== DATA FOR REVIEW ==
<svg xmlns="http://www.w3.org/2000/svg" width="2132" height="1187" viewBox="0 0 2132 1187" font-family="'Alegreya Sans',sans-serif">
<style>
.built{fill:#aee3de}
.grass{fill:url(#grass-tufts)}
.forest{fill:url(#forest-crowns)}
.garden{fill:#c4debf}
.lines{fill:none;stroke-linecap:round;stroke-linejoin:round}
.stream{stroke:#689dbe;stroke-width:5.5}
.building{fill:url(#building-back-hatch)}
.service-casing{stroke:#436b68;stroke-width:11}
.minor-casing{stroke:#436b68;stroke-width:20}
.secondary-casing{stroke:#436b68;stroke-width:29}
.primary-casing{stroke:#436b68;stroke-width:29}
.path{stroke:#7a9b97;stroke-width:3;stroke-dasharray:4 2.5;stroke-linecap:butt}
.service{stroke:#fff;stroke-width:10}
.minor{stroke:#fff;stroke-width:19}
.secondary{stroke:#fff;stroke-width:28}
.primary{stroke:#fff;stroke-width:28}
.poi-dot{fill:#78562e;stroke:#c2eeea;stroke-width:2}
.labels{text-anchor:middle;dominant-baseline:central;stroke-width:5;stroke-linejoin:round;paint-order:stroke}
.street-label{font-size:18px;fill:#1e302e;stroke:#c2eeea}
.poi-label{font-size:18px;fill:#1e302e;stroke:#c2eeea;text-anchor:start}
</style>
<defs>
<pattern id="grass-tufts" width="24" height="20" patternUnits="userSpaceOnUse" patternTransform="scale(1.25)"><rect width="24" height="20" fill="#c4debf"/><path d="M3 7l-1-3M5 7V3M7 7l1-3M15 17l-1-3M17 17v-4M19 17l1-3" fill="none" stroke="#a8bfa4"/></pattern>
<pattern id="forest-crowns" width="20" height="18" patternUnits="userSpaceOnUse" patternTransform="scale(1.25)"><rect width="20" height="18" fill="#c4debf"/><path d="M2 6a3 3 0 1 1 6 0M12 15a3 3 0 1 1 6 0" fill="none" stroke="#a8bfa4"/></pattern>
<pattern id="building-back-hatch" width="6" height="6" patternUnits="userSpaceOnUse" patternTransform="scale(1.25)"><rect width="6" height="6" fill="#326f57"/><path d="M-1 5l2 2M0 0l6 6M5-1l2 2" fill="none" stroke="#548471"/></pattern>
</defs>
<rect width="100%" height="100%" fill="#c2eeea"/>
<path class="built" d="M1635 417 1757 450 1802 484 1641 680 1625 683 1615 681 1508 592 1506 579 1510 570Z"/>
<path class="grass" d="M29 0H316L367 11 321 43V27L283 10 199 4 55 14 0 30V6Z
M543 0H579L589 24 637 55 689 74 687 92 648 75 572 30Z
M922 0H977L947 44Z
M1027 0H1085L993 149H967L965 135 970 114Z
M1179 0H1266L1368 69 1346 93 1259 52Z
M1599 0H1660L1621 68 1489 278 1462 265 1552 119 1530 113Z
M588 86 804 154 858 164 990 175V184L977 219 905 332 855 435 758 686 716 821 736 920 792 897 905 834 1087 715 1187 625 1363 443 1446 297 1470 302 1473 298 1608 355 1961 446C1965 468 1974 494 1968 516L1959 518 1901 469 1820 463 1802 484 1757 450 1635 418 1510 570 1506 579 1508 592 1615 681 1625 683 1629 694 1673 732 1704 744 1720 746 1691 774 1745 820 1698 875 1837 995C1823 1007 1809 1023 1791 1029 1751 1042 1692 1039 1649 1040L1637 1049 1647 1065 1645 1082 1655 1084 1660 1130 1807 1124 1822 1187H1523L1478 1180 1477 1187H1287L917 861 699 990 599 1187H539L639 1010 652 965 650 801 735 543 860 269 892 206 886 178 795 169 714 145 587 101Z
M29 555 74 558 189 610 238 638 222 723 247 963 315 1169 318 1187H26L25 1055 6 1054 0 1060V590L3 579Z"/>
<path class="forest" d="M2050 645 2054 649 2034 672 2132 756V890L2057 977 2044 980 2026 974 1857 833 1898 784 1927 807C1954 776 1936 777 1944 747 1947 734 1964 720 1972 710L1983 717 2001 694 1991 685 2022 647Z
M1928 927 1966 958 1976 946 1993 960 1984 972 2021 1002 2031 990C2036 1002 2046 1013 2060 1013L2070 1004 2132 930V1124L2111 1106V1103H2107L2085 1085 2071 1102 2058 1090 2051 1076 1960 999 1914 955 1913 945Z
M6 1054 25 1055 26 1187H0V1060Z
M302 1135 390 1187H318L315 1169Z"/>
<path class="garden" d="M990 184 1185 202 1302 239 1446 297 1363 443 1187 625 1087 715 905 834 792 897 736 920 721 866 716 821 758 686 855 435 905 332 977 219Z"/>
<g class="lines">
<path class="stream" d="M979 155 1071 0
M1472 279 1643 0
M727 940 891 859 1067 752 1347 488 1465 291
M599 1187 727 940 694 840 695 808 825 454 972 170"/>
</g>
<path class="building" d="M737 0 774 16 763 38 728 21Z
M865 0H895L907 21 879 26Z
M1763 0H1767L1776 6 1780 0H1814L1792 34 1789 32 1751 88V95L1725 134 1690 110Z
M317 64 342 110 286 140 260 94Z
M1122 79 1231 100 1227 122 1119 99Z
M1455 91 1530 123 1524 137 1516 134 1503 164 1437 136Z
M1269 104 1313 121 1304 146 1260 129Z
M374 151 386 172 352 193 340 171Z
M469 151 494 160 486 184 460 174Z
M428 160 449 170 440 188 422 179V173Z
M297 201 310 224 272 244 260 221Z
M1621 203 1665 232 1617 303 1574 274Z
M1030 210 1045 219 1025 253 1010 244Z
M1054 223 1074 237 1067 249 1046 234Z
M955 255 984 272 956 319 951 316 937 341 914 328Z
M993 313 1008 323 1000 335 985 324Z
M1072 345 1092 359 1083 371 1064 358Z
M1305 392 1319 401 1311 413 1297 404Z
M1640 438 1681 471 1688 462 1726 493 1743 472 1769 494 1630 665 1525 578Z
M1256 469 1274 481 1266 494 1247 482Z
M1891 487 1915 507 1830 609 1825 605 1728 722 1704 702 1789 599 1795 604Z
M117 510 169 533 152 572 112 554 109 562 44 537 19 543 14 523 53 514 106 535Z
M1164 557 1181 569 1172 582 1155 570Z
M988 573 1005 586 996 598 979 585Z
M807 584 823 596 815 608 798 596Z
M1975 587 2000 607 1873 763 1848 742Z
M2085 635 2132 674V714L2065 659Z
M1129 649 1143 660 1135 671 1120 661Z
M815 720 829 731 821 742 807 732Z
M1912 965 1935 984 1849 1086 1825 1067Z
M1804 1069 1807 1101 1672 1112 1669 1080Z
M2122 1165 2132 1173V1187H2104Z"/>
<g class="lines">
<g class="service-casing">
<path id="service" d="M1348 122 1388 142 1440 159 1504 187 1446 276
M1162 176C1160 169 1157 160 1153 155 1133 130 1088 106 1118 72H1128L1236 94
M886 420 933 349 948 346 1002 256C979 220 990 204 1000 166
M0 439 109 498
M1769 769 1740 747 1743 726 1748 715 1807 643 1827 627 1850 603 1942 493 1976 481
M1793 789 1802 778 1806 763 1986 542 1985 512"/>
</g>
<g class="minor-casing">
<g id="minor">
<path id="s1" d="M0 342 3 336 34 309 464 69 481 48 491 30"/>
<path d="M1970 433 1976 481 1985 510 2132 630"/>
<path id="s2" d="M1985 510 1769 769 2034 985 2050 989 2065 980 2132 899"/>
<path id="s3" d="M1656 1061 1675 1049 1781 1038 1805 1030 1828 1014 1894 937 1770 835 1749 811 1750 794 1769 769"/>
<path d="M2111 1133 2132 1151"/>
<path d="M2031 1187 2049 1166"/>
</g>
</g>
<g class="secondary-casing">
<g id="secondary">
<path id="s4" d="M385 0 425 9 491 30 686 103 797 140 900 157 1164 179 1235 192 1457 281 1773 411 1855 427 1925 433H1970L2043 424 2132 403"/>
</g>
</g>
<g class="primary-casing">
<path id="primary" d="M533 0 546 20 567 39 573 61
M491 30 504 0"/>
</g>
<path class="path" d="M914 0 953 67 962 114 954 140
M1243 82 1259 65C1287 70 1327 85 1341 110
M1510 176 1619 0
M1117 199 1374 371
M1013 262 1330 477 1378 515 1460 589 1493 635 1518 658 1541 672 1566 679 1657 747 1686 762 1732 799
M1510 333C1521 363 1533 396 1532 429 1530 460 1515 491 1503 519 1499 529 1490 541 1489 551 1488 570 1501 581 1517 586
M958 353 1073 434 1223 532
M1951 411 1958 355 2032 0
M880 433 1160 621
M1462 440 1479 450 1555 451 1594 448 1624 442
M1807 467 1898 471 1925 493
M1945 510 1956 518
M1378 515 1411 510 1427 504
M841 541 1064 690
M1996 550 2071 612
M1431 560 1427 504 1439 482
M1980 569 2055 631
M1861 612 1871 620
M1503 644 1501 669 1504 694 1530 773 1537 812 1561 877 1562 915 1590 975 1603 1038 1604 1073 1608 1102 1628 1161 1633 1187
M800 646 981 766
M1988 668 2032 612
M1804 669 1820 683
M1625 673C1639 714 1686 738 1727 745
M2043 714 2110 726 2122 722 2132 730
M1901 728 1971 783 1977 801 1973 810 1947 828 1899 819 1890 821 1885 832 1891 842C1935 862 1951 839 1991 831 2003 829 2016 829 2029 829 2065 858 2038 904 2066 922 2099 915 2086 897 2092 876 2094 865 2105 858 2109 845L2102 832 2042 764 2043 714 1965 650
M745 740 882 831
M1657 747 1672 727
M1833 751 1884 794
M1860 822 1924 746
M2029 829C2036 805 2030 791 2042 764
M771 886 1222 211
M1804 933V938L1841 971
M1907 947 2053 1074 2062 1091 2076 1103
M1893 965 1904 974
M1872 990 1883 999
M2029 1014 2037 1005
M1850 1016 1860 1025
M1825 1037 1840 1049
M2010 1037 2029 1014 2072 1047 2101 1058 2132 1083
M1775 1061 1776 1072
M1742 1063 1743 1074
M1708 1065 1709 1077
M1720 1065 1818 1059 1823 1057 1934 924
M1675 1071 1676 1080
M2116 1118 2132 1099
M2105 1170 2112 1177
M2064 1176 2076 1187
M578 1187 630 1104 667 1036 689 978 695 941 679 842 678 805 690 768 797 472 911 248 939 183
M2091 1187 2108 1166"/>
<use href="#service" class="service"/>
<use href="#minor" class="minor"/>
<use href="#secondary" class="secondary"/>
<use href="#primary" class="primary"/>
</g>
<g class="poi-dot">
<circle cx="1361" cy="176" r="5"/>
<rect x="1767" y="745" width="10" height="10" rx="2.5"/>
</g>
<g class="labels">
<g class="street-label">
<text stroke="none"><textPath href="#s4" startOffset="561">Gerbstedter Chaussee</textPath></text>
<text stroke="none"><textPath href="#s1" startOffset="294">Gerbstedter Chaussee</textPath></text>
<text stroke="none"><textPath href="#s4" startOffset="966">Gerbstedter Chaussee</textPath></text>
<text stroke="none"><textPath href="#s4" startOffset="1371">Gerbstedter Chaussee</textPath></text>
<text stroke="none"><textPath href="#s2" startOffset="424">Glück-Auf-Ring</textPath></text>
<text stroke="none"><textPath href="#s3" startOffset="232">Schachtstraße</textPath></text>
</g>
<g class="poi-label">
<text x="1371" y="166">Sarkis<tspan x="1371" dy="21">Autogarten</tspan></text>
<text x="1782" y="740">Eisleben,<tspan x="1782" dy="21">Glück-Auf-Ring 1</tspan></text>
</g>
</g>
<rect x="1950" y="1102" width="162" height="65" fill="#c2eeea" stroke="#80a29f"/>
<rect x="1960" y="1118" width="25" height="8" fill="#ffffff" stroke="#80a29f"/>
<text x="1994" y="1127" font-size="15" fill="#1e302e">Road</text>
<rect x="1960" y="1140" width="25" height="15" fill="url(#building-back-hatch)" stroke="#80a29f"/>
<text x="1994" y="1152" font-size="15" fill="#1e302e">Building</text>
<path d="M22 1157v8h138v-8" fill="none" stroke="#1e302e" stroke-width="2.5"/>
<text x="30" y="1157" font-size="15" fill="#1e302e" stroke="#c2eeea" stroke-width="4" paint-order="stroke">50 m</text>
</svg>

== EXERCISE DIRECTIONS ==
Copy every line from the records above that contains the string "linejoin".

== RESPONSE TO THE EXERCISE ==
.lines{fill:none;stroke-linecap:round;stroke-linejoin:round}
.labels{text-anchor:middle;dominant-baseline:central;stroke-width:5;stroke-linejoin:round;paint-order:stroke}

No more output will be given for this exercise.